Here’s what happens when you let Ana Gasteyer go off the rails

As Louis Virtel once noted on this very site, Ana Gasteyer was one of a trio of women performers who made Saturday Night Live awesome again in the 1990s (the other two being, of course, Molly Shannon and Cheri Oteri). And while the massively-undervalued star has flown a bit under the radar since departing the late-night series in 2002, I'm happy to report that Netflix's new Maria Bamford series Lady Dynamite is perhaps the first time since SNL that Gasteyer's prickly talents have been given full, hysterical reign.
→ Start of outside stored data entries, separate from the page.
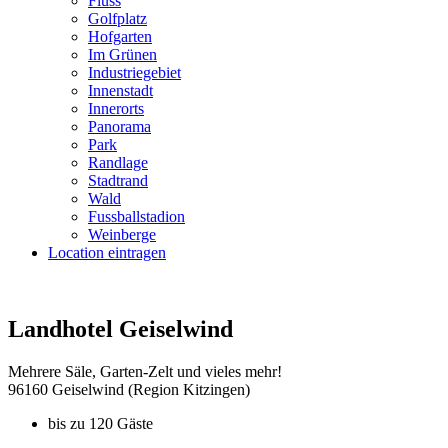
Fluss
Golfplatz
Hofgarten
Im Grünen
Industriegebiet
Innenstadt
Innerorts
Panorama
Park
Randlage
Stadtrand
Wald
Fussballstadion
Weinberge
Location eintragen
Landhotel Geiselwind
Mehrere Säle, Garten-Zelt und vieles mehr!
96160 Geiselwind (Region Kitzingen)
bis zu 120 Gäste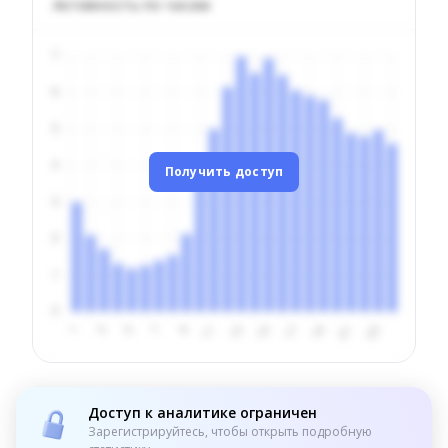
Активность по часам
Получить доступ
Доступ к аналитике ограничен
Зарегистрируйтесь, чтобы открыть подробную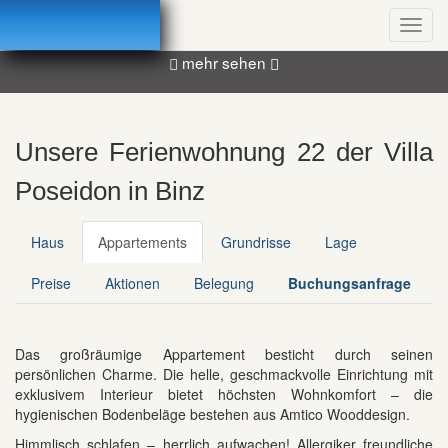
Skip
Startseite
Toggl
to
navig
main
mehr sehen
content
Unsere Ferienwohnung 22 der Villa
Poseidon in Binz
Haus
Appartements
Grundrisse
Lage
Preise
Aktionen
Belegung
Buchungsanfrage
Das großräumige Appartement besticht durch seinen
persönlichen Charme. Die helle, geschmackvolle Einrichtung mit
exklusivem Interieur bietet höchsten Wohnkomfort – die
hygienischen Bodenbeläge bestehen aus Amtico Wooddesign.
Himmlisch schlafen – herrlich aufwachen! Allergiker freundliche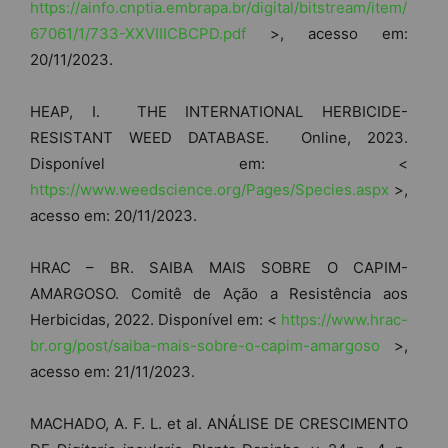
https://ainfo.cnptia.embrapa.br/digital/bitstream/item/
67061/1/733-XXVIIICBCPD.pdf
>, acesso em:
20/11/2023.
HEAP, I. THE INTERNATIONAL HERBICIDE-
RESISTANT WEED DATABASE. Online, 2023.
Disponível em: <
https://www.weedscience.org/Pages/Species.aspx
>,
acesso em: 20/11/2023.
HRAC – BR. SAIBA MAIS SOBRE O CAPIM-
AMARGOSO. Comitê de Ação a Resistência aos
Herbicidas, 2022. Disponível em: <
https://www.hrac-
br.org/post/saiba-mais-sobre-o-capim-amargoso
>,
acesso em: 21/11/2023.
MACHADO, A. F. L. et al. ANÁLISE DE CRESCIMENTO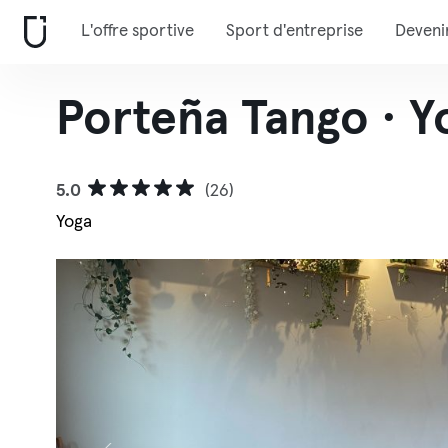
L'offre sportive
Sport d'entreprise
Deveni
Porteña Tango · Y
5.0
(26)
Yoga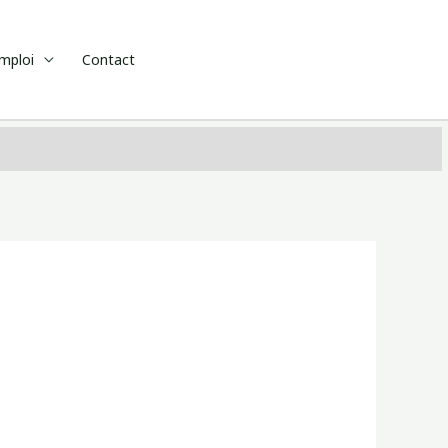
emploi
Contact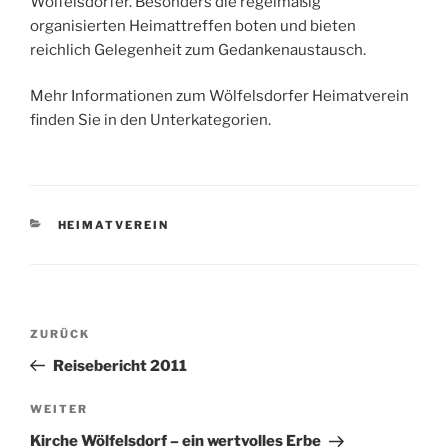
Wölfelsdorfer. Besonders die regelmäßig
organisierten Heimattreffen boten und bieten
reichlich Gelegenheit zum Gedankenaustausch.
Mehr Informationen zum Wölfelsdorfer Heimatverein
finden Sie in den Unterkategorien.
KATEGORIEN
HEIMATVEREIN
Beitragsnavigation
Vorheriger
ZURÜCK
Beitrag
Reisebericht 2011
Nächster
WEITER
Beitrag
Kirche Wölfelsdorf – ein wertvolles Erbe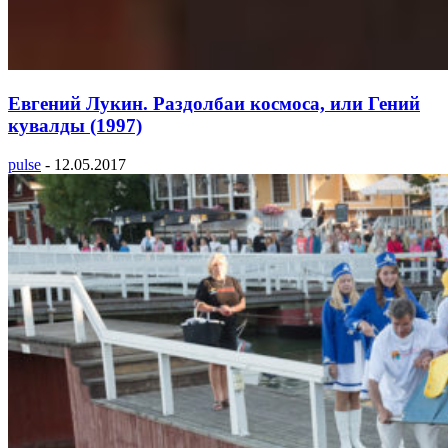
Евгений Лукин. Раздолбаи космоса, или Гений
кувалды (1997)
pulse
-
12.05.2017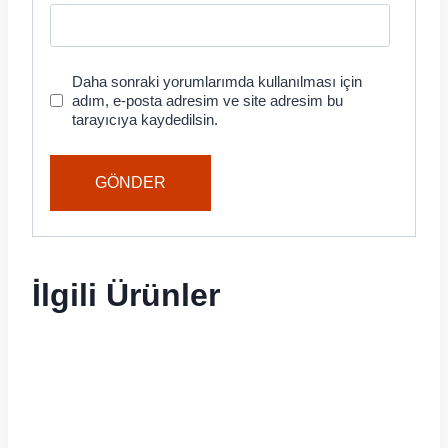
Daha sonraki yorumlarımda kullanılması için
adım, e-posta adresim ve site adresim bu
tarayıcıya kaydedilsin.
İlgili Ürünler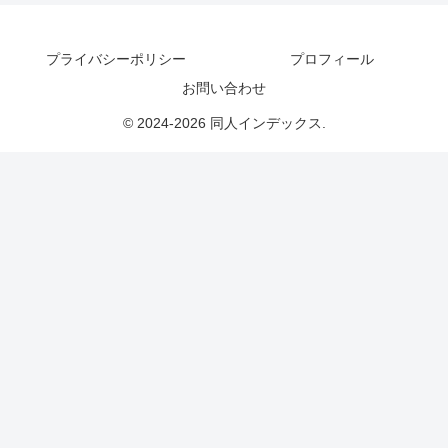
プライバシーポリシー
プロフィール
お問い合わせ
© 2024-2026 同人インデックス.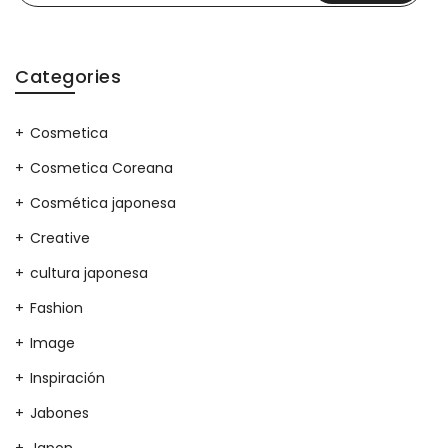
Categories
Cosmetica
Cosmetica Coreana
Cosmética japonesa
Creative
cultura japonesa
Fashion
Image
Inspiración
Jabones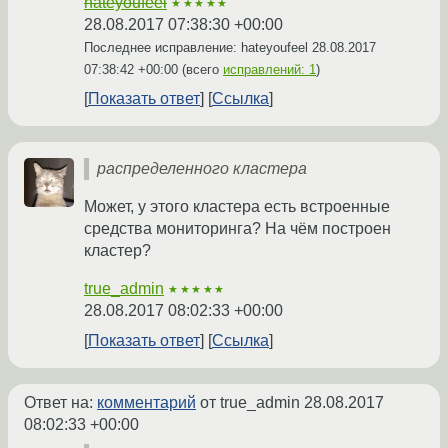
hateyoufeel
★★★★★
28.08.2017 07:38:30 +00:00
Последнее исправление: hateyoufeel
28.08.2017
07:38:42 +00:00
(всего
исправлений: 1
)
Показать ответ
Ссылка
распределенного кластера
Может, у этого кластера есть встроенные
средства мониторинга? На чём построен
кластер?
true_admin
★★★★★
28.08.2017 08:02:33 +00:00
Показать ответ
Ссылка
Ответ на:
комментарий
от true_admin
28.08.2017
08:02:33 +00:00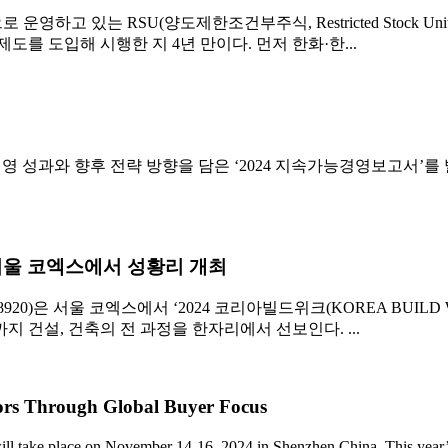
 있는 RSU(양도제한조건부주식, Restricted Stock Un
도를 도입해 시행한 지 4년 만이다. 먼저 한화·한...
영 성과와 향후 전략 방향을 담은 ‘2024 지속가능경영보고서’를
 서울 코엑스에서 성황리 개최
20)은 서울 코엑스에서 ‘2024 코리아빌드위크(KOREA BUILD
지 건설, 건축의 전 과정을 한자리에서 선보인다. ...
ors Through Global Buyer Focus
lace on November 14-16, 2024 in Shenzhen China. This year’s fai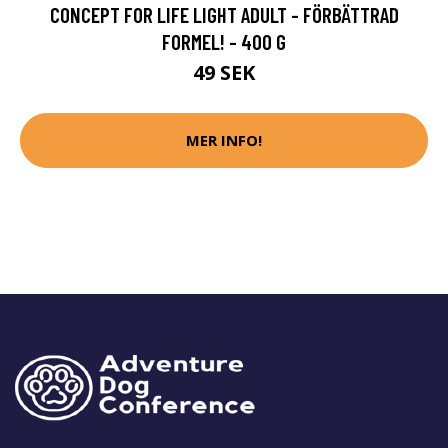
CONCEPT FOR LIFE LIGHT ADULT - FÖRBÄTTRAD
FORMEL! - 400 G
49 SEK
MER INFO!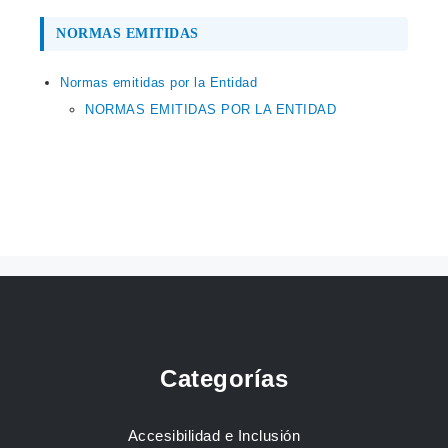
NORMAS EMITIDAS
Normas emitidas por la Entidad
NORMAS EMITIDAS POR LA ENTIDAD
Categorías
Accesibilidad e Inclusión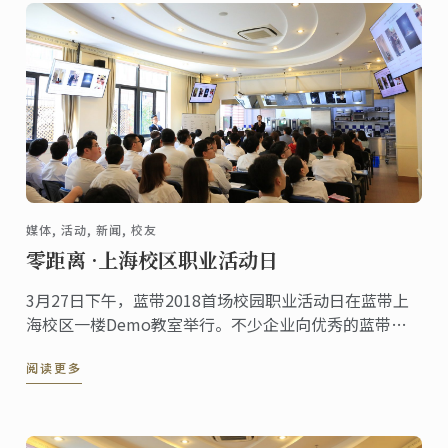
媒体, 活动, 新闻, 校友
零距离 ·上海校区职业活动日
3月27日下午，蓝带2018首场校园职业活动日在蓝带上
海校区一楼Demo教室举行。不少企业向优秀的蓝带学
员投出了橄榄枝，学员们也积极向企业展示个人优势，
阅读更多
寻找心仪的职位。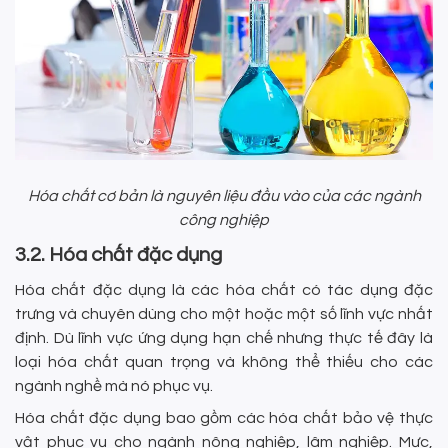
Hóa chất cơ bản là nguyên liệu đầu vào của các ngành
công nghiệp
3.2. Hóa chất đặc dụng
Hóa chất đặc dụng là các hóa chất có tác dụng đặc
trưng và chuyên dùng cho một hoặc một số lĩnh vực nhất
định. Dù lĩnh vực ứng dụng hạn chế nhưng thực tế đây là
loại hóa chất quan trọng và không thể thiếu cho các
ngành nghề mà nó phục vụ.
Hóa chất đặc dụng bao gồm các hóa chất bảo vệ thực
vật phục vụ cho ngành nông nghiệp, lâm nghiệp. Mực,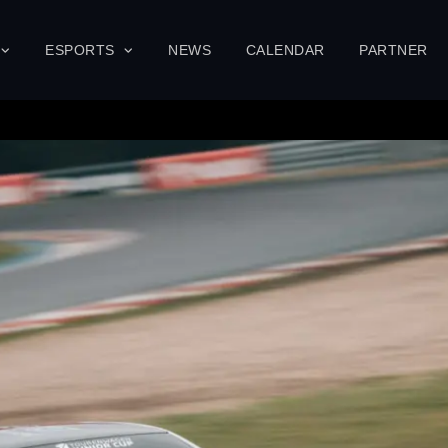
ESPORTS
NEWS
CALENDAR
PARTNER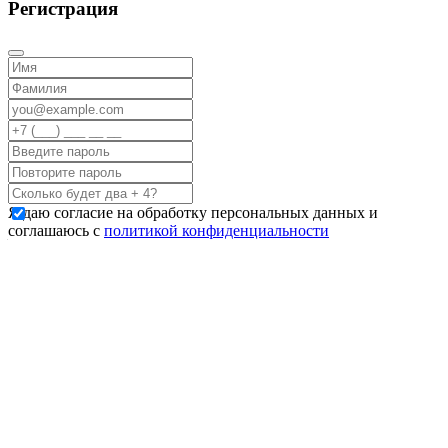
Регистрация
Я даю согласие на обработку персональных данных и
соглашаюсь с
политикой конфиденциальности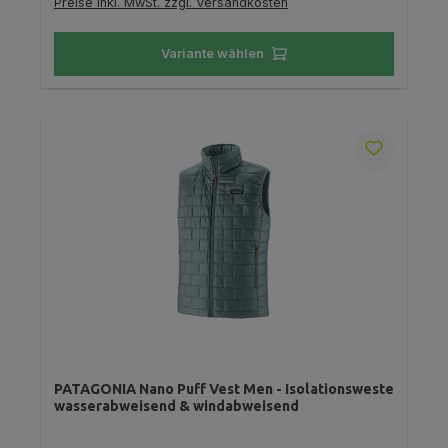
Preise inkl. MwSt. zzgl. Versandkosten
Variante wählen
PATAGONIA Nano Puff Vest Men - Isolationsweste
wasserabweisend & windabweisend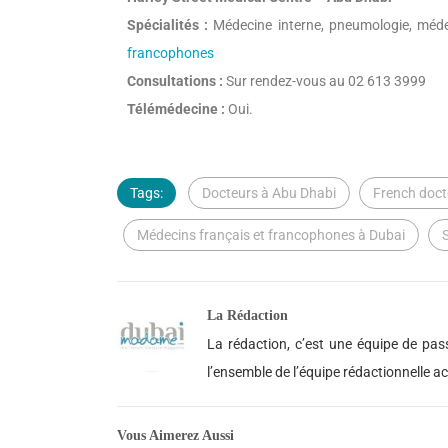
Spécialités :
Médecine interne, pneumologie, méde
francophones
Consultations :
Sur rendez-vous au 02 613 3999
Télémédecine :
Oui.
Tags:
Docteurs à Abu Dhabi
French doct
Médecins français et francophones à Dubai
La Rédaction
La rédaction, c’est une équipe de pass
l’ensemble de l’équipe rédactionnelle 
Vous Aimerez Aussi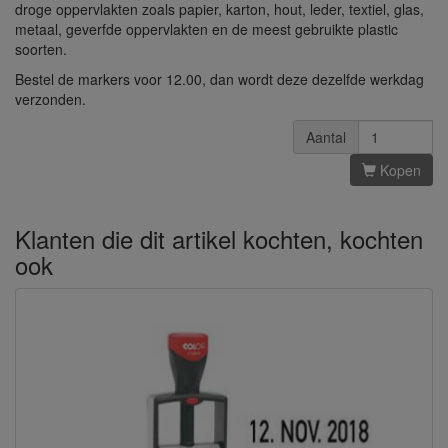
droge oppervlakten zoals papier, karton, hout, leder, textiel, glas,
metaal, geverfde oppervlakten en de meest gebruikte plastic
soorten.
Bestel de markers voor 12.00, dan wordt deze dezelfde werkdag
verzonden.
Aantal
Kopen
Klanten die dit artikel kochten, kochten
ook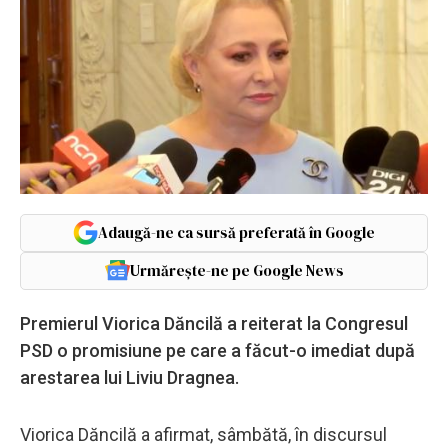
Adaugă-ne ca sursă preferată în Google
Urmărește-ne pe Google News
Premierul Viorica Dăncilă a reiterat la Congresul
PSD o promisiune pe care a făcut-o imediat după
arestarea lui Liviu Dragnea.
Viorica Dăncilă a afirmat, sâmbătă, în discursul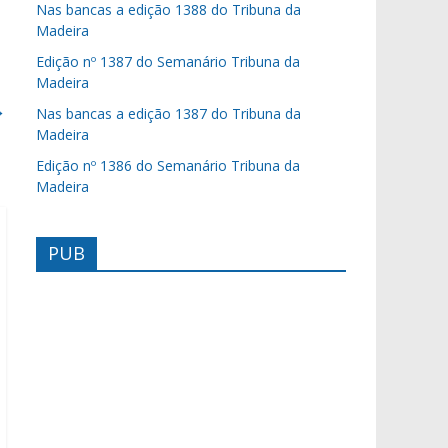
Nas bancas a edição 1388 do Tribuna da
Madeira
Edição nº 1387 do Semanário Tribuna da
Madeira
→
Nas bancas a edição 1387 do Tribuna da
Madeira
Edição nº 1386 do Semanário Tribuna da
Madeira
PUB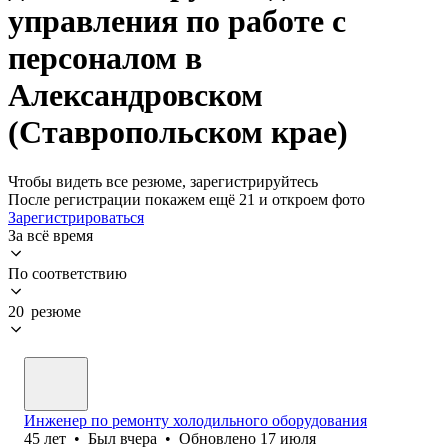
управления по работе с
персоналом в
Александровском
(Ставропольском крае)
Чтобы видеть все резюме, зарегистрируйтесь
После регистрации покажем ещё 21 и откроем фото
Зарегистрироваться
За всё время
По соответствию
20 резюме
Инженер по ремонту холодильного оборудования
45
лет
•
Был
вчера
•
Обновлено
17 июля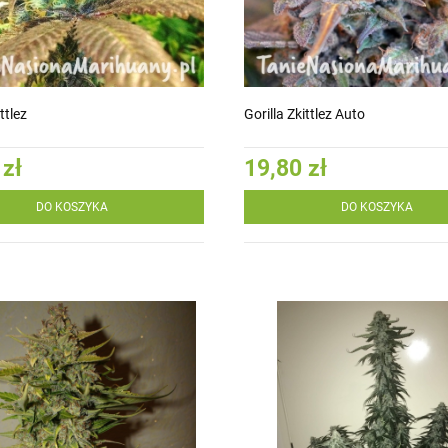
ttlez
Gorilla Zkittlez Auto
 zł
19,80 zł
DO KOSZYKA
DO KOSZYKA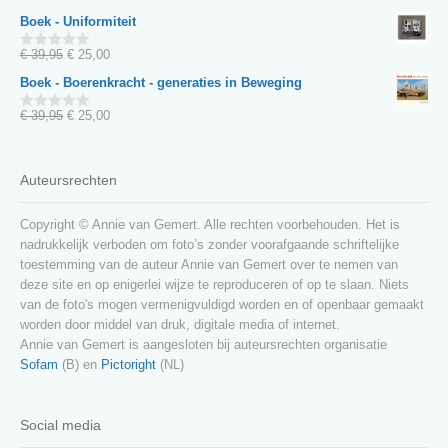
van
prijs
prijs
Boek - Uniformiteit
5
was:
is:
€ 35,00.
€ 25,00.
Oorspronkelijke
Huidige
€
39,95
€
25,00
0
van
prijs
prijs
Boek - Boerenkracht - generaties in Beweging
5
was:
is:
€ 39,95.
€ 25,00.
Oorspronkelijke
Huidige
€
39,95
€
25,00
0
van
prijs
prijs
5
was:
is:
€ 39,95.
€ 25,00.
Auteursrechten
Copyright © Annie van Gemert. Alle rechten voorbehouden. Het is
nadrukkelijk verboden om foto’s zonder voorafgaande schriftelijke
toestemming van de auteur Annie van Gemert over te nemen van
deze site en op enigerlei wijze te reproduceren of op te slaan. Niets
van de foto's mogen vermenigvuldigd worden en of openbaar gemaakt
worden door middel van druk, digitale media of internet.
Annie van Gemert is aangesloten bij auteursrechten organisatie
Sofam
(B) en
Pictoright
(NL)
Social media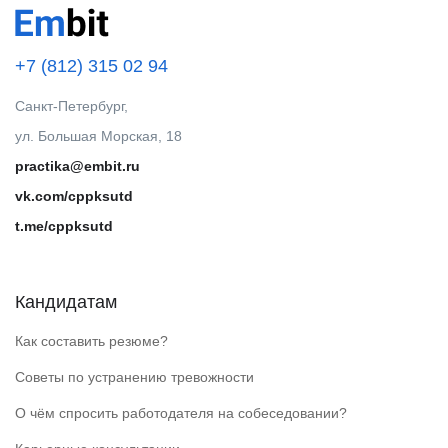
+7 (812) 315 02 94
Санкт-Петербург,
ул. Большая Морская, 18
practika@embit.ru
vk.com/cppksutd
t.me/cppksutd
Кандидатам
Как составить резюме?
Советы по устранению тревожности
О чём спросить работодателя на собеседовании?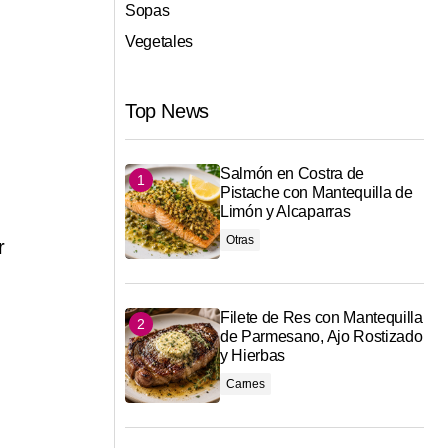
Sopas
Vegetales
Top News
Salmón en Costra de
Pistache con Mantequilla de
Limón y Alcaparras
Otras
r
Filete de Res con Mantequilla
de Parmesano, Ajo Rostizado
y Hierbas
Carnes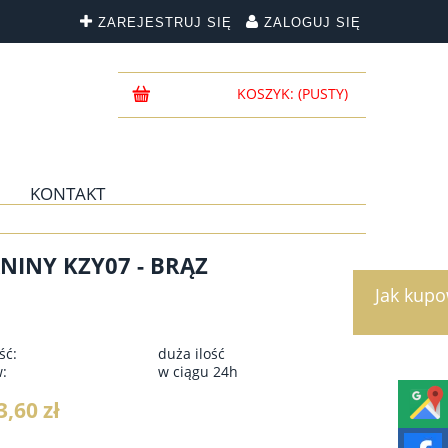
ZAREJESTRUJ SIĘ
ZALOGUJ SIĘ
KOSZYK:
(PUSTY)
KONTAKT
NINY KZY07 - BRĄZ
Jak kup
ść:
duża ilość
w:
w ciągu 24h
3,60 zł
Leave it to Arrested Development creator Mitchell Hurwitz to provide Gasteyer with a suitable platform for her off-kilter, often-outsized instincts: Lady Dynamite is a bizarre kaleidoscope, fractured through the sincere pain of Bamford's real-life struggles with mental illness and the twisted, cutthroat misogyny of the industry she's been navigating for two decades now (in case you were wondering, Bamford also happens to be excellent). As super agent Karen Grisham, Gasteyer unnervingly amps up every stereotype you have about behind-the-scenes Hollywood power players, offering a deranged, uproarious portrait of Tinseltown excess and disingenuousness: Karen is an executive-suite mastermind whose killer career instincts have warped into blatant psychosis. Trust me on this: Gasteyer is a scream. There's a moment in Episode 1 involving a Vespa and a sidecar that earned arguably the biggest laugh at last night's Bamford-attended screening, and much of it hinged on Gasteyer's demented energy.

Luckily, the first official clip released by Netflix is heavy on the Karen, who — after delivering a profanity-laced tongue lashing to Bamford's terminally-insecure manager Bruce Ben-Bacharach (a hilarious Fred Melamed) — leads he and Bamford in an off-the-cuff rendition of, yes, “Cradle the Balls and Work the Shaft.”

Lady Dynamite premieres May 20 on Netflix.